Work to complete: According to the ink-receptive layer passage, which filler did experiments show to be more desirable than precipitated calcium carbonate or synthetic silica?

As for the transparency of the ink-receptive layer, fillers should not necessary be used. However, it is rather desirable to use filler so as to further increase the ink-absorbency, and control and spread and form of ink dots in order to give clear images, high color density and high resolution. In this connection, experiments revealed that ground calcium carbonate pulverized to medium size is more desirable than precipitated calcium carbonate or synthetic silica.

The reason for this is unclear yet, but it seems to the present inventors that very fine filler such as precipitated calcium carbonate and silica adheres to fiber and thereby increase the light scattering and reduce the transparency of the ink-receptive layer, whereas the medium-sized ground calcium carbonate does not deteriorate the transparency of the ink-receptive layer so much as the fine filler because it adheres to fiber less than they do, and most of them lie in a space between fibers.

The term "transparency", as far as it is used in this invention, means an extent to which incident light in the ink-receptive layer is scattered thereby; in this sense, the more incident light is scattered in the ink-receptive layer, the lower the transparency thereof becomes, whereby recorded images look whitish as much.

Dataset items:

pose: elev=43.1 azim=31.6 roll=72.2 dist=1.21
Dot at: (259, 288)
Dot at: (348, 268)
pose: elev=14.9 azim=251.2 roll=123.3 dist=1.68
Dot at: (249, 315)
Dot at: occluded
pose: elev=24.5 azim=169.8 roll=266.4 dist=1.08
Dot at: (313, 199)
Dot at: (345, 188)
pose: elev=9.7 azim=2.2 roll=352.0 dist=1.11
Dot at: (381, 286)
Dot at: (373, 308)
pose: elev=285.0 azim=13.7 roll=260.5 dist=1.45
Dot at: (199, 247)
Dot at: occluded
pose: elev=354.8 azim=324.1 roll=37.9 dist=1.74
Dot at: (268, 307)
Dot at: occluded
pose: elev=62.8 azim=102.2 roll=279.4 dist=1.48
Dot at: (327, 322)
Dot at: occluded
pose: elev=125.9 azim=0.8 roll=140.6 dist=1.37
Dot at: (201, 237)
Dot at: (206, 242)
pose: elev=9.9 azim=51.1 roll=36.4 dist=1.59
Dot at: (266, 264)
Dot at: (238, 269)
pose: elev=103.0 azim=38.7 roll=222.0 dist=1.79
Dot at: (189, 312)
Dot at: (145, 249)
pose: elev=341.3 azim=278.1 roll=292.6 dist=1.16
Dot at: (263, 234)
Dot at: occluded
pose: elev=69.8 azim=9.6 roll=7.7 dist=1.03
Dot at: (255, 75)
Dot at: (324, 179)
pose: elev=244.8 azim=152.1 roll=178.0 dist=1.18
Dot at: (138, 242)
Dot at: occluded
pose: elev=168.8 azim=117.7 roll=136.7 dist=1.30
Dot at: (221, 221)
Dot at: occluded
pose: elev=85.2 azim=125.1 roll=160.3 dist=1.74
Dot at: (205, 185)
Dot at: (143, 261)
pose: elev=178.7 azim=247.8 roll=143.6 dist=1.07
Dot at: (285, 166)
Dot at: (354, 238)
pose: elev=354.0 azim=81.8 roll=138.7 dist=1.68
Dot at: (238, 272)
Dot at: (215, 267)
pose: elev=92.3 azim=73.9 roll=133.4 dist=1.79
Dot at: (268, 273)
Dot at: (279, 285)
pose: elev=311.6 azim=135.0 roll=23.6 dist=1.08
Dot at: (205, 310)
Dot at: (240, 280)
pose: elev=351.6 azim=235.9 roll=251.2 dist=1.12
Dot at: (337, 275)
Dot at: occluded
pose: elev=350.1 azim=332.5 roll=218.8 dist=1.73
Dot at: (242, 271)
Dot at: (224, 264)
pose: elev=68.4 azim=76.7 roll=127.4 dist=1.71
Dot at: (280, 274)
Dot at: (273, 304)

Answer to the exercise: Ground calcium carbonate pulverized to medium size.